** BEGIN **
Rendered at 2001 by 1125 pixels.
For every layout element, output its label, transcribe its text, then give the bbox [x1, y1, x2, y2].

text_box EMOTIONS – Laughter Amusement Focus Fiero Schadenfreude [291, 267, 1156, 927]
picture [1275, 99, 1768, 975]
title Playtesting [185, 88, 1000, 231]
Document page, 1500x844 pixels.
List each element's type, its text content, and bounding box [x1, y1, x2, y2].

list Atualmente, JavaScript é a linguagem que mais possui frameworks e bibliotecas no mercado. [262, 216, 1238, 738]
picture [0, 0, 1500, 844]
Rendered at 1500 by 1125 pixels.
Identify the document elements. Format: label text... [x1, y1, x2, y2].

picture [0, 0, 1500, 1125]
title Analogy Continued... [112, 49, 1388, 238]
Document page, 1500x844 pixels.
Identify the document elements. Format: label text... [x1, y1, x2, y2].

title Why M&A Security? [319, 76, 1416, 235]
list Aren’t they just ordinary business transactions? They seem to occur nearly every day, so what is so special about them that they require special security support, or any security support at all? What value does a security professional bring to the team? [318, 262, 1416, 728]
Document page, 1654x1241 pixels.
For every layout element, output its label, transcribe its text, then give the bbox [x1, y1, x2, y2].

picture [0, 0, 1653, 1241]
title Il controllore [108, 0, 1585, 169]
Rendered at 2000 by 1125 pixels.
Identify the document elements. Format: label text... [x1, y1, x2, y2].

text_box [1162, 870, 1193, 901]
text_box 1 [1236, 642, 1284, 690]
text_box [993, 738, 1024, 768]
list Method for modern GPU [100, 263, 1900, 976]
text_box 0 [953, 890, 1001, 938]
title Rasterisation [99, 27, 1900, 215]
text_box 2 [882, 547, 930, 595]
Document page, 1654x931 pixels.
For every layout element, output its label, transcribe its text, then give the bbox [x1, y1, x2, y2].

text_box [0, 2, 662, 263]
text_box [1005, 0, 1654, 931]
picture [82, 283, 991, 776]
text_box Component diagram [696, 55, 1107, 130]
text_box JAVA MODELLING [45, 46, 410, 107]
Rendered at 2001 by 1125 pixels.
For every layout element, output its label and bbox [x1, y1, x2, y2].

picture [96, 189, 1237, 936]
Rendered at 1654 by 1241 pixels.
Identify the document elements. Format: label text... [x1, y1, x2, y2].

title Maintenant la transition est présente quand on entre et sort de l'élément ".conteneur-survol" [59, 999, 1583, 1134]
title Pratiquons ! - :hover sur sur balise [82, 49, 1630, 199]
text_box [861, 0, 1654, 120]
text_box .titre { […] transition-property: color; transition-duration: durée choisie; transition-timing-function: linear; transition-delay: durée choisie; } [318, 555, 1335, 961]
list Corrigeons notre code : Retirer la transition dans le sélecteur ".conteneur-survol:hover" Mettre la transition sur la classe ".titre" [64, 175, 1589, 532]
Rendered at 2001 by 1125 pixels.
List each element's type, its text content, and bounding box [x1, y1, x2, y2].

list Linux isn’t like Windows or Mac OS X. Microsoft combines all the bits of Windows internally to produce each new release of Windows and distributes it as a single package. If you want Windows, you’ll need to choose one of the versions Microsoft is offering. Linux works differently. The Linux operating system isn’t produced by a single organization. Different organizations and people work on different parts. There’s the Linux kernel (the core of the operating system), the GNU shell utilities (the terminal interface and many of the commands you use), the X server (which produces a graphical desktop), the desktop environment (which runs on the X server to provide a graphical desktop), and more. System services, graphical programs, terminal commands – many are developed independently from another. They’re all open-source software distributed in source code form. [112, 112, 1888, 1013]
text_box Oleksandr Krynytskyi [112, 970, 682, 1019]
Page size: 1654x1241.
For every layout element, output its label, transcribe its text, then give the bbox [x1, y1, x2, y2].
** END **
● **Directions**
Render the rows from the start through the line containing "title Playtesting [185, 88, 1000, 231]" as a JSON list of strings, one per line, leaving out blank lines.

● **Solution for this problem**
[
  "Rendered at 2001 by 1125 pixels.",
  "For every layout element, output its label, transcribe its text, then give the bbox [x1, y1, x2, y2].",
  "text_box EMOTIONS – Laughter Amusement Focus Fiero Schadenfreude [291, 267, 1156, 927]",
  "picture [1275, 99, 1768, 975]",
  "title Playtesting [185, 88, 1000, 231]"
]